(Material for the task begins)
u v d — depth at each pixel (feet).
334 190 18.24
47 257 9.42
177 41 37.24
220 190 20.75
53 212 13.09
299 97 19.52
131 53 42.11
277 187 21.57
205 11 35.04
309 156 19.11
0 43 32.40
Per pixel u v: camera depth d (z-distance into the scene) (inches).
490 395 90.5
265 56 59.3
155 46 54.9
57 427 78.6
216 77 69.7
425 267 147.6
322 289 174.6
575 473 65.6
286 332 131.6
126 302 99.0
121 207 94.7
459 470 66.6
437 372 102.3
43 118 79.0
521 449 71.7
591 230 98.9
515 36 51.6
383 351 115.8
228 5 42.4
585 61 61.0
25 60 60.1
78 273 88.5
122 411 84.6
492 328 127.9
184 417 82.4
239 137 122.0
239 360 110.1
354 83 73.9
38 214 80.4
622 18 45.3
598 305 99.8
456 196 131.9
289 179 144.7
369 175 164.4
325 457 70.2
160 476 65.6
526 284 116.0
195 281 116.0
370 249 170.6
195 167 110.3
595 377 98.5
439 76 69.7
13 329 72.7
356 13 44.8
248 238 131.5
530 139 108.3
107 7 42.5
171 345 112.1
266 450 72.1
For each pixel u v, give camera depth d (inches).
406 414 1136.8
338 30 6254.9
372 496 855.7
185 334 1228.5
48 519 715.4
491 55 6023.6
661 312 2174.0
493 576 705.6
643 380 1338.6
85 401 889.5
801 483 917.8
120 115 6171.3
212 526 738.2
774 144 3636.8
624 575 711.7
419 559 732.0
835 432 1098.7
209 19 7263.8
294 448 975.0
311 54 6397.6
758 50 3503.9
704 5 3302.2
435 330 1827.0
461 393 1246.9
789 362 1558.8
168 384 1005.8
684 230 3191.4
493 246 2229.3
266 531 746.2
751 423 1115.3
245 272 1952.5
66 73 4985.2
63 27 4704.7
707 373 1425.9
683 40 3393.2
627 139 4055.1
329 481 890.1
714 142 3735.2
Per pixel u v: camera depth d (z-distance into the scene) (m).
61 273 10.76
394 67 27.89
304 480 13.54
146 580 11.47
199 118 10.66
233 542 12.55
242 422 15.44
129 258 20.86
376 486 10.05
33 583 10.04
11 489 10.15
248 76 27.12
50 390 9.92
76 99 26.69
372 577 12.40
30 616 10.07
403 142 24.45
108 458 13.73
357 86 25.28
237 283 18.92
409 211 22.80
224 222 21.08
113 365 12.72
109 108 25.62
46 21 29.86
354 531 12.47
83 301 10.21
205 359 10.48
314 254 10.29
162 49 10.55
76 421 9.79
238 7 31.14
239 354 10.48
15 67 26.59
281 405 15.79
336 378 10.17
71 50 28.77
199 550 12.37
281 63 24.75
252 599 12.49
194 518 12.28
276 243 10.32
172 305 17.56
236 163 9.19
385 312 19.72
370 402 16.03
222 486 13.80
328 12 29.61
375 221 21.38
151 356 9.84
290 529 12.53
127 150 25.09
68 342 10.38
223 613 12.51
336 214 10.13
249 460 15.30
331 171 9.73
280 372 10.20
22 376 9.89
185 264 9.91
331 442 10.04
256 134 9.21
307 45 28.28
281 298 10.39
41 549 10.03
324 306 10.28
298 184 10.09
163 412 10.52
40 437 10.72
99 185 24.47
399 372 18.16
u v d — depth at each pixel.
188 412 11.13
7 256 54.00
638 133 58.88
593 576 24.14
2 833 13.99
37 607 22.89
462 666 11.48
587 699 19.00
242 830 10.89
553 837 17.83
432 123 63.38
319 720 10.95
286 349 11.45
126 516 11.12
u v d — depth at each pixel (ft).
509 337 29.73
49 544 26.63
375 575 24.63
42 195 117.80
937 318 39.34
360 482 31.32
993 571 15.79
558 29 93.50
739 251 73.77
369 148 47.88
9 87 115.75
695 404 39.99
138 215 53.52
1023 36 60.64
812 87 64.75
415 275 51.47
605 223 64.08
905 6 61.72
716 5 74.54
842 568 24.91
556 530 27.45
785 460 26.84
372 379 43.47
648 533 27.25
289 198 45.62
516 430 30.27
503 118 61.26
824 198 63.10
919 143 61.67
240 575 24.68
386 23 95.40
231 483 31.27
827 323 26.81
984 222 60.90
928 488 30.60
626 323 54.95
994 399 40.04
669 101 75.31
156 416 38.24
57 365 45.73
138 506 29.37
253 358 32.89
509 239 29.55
(Material for the task ends)
> **Instructions to follow**: Copy out every line of the records that the string "into" appears in.

> **Written response**:
Per pixel u v: camera depth d (z-distance into the scene) (inches).
Per pixel u v: camera depth d (z-distance into the scene) (m).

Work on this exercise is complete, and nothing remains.